In the event that you are considering filing your income tax returns(ITR) presently to dodge the last-minute rush, it’s a sensible thing to do. The last date for filing ITR has been stretched out to December 31, 2020. But before you undertake the exercise, it would help to know the changes that the income tax department has made in the notified ITR forms for FY20.
Changes in FY20 ITR Forms That You Should Know About
The tax department acquires a couple of changes in the tax forms almost every year to facilitate the cycle of tax filing and increase compliance. Here are the changes in this year’s ITR forms that you should know about.
- Now, Long-term capital gains (LTCG) from equity shares and mutual funds above Rs.1 lakh are taxable. A grandfathering system has been introduced for listed shares and specified units bought before January 31, 2018, on which such tax isn’t imposed. To catch these subtleties, a different Schedule 112A has been introduced in the ITR forms. You are needed to unveil subtleties of the sale of equity share in an organization or unit of equity-oriented fund on which Securities Transaction Tax (STT) is paid under Section 112A.
Providing scrip-wise details in FY20 ITR forms is required to be filled up only for reporting of LTCG that is eligible for the benefit of grandfathering. Grandfathering is computed based on the cost, sale, and market price as of 31 January 2018 for each share or unit and, hence, there is a need to capture the details,” said Tapati Ghose, partner, Deloitte India, a consultancy firm.
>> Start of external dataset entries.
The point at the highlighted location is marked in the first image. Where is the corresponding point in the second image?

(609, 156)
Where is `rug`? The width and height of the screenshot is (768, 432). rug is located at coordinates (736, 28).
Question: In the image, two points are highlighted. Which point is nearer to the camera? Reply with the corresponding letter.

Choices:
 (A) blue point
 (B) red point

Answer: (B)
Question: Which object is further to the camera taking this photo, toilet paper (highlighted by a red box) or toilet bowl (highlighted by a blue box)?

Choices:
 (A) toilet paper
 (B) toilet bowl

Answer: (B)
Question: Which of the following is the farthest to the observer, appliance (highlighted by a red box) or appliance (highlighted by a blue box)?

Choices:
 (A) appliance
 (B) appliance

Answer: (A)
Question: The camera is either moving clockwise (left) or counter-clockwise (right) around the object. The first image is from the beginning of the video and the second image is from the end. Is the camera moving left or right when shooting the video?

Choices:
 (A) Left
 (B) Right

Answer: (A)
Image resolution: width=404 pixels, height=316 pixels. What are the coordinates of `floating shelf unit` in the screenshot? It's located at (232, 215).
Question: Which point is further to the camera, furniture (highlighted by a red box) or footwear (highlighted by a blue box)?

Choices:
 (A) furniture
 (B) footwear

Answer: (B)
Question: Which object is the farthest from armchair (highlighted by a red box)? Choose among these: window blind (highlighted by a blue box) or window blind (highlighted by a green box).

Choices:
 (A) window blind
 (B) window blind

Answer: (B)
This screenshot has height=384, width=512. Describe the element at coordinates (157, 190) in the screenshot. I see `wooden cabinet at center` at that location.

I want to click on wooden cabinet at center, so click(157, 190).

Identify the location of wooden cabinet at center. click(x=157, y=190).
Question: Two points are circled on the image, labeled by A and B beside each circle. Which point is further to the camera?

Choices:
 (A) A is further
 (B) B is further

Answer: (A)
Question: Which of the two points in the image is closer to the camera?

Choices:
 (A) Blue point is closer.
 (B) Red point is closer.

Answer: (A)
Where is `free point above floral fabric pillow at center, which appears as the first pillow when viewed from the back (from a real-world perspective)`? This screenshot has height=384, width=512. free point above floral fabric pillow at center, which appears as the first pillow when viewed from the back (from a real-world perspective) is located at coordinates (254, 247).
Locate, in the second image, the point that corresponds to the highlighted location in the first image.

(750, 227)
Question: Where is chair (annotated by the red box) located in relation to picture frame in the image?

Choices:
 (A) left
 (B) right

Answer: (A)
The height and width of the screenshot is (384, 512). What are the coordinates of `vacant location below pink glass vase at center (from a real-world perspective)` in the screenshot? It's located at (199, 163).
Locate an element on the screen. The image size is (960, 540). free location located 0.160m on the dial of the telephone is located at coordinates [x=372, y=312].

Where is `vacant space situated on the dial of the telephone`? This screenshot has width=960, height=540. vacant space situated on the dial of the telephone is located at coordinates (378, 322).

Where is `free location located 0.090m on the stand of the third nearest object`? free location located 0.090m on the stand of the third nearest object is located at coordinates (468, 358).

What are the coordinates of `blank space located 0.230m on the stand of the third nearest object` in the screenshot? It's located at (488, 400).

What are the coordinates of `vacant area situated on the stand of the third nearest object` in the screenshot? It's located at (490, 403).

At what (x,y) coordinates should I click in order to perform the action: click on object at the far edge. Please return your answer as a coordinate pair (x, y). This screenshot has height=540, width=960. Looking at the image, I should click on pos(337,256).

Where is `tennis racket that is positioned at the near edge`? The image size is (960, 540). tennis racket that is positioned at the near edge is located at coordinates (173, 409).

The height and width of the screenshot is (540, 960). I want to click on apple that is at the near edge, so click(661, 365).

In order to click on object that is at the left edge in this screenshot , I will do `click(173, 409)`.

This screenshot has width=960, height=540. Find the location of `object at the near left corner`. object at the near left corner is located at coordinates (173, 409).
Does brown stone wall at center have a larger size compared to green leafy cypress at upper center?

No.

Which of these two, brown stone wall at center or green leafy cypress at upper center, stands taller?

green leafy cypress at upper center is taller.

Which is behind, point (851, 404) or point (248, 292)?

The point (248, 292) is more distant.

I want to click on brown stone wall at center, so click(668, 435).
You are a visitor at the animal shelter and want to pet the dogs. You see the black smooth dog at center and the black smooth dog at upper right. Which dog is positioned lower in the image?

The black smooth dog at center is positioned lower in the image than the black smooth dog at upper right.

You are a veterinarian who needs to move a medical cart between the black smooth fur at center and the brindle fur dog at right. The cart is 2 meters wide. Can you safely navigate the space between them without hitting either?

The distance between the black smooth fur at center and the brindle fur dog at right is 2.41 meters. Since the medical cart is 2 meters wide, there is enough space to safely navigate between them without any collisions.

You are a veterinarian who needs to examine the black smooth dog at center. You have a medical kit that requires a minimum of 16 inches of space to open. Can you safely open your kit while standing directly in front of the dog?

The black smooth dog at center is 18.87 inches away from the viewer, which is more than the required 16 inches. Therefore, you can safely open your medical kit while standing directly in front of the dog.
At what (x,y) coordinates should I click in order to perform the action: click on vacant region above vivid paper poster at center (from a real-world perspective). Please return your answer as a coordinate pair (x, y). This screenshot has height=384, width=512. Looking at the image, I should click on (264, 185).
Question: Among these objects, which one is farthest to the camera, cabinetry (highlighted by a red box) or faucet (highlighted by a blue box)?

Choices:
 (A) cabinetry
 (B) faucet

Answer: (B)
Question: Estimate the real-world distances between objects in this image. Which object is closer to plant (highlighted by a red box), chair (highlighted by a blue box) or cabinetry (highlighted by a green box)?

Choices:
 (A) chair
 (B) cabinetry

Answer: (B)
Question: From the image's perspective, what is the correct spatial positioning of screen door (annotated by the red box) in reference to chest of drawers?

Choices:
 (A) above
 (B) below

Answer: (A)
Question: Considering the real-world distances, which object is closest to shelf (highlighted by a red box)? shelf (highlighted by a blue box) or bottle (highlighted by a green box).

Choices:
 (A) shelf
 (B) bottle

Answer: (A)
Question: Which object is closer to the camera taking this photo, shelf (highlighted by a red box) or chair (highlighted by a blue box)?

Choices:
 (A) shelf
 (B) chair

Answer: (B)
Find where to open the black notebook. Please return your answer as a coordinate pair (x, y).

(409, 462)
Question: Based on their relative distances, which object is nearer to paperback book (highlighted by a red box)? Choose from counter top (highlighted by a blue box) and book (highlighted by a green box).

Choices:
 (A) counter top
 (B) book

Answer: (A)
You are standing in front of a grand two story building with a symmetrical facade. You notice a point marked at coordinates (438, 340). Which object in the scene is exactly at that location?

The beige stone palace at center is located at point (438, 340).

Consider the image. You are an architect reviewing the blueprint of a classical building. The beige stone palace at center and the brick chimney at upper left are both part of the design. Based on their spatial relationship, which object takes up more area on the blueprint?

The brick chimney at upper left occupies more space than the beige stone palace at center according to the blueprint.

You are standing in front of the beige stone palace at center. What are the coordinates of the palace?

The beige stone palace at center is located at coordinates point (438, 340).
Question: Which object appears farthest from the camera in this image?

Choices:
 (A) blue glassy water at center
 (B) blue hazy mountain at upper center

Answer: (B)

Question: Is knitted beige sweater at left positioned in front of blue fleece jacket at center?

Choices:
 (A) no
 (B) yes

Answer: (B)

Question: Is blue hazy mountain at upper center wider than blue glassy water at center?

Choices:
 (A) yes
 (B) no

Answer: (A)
There are other details to be provided as well. “Taxpayers will need to provide international securities identification number (ISIN), name of the scrip, number of units or shares sold, sale price, purchase cost and fair market value (FMV) in Schedule 112A form at the time of tax filing. These details can be obtained from the taxpayer’s stock statements,” said Daphne Anand, chief technology officer, IndiaFilings, a tax filing portal.
For shares or units bought after 31 January 2018, a consolidated entry instead of scrip-wise details would suffice.
- Due to the Coronavirus emergency, the tax department permitted taxpayers to guarantee deduction, including under Section 80C, for FY20, for investments made till July 31, 2020, rather than till March 31, 2020. To guarantee such benefit, you should give subtleties in ITR forms under a new timetable. Leave the segment clear on the off chance that you don’t need the advantage for FY20 however might want to benefit from it in FY21 instead.
- The advantage of Section 80D (for tax benefit on medical insurance) on premiums paid for self and family and parents(counting senior residents) need to be mentioned independently. Prior, you could specify a united sum under Section 80D for the medical insurance premium paid for self and family and parents.
- You can provide details of more than one bank account in which you want a tax refund.
- In the house property schedule in ITR-2, you have to reveal a permanent account number (PAN) or Aadhaar of the co-proprietor or tenants. In the capital increases plan for ITR-2, as well, PAN or Aadhaar of the purchaser of the enduring property is required. Prior, just PAN was needed in the two cases.
- In the event that you have net available pay, with no deductions, beneath Rs.2.5 lakh, you are not needed to file ITR. However, on the off chance that you have made certain specified transactions, you have to file ITR from this year. These transactions incorporate depositing more than Rs.1 crore in more than one or more current accounts in FY20, spending more than Rs.2 lakh on foreign travel; and paying more than Rs.1 lakh as electricity bill in FY20.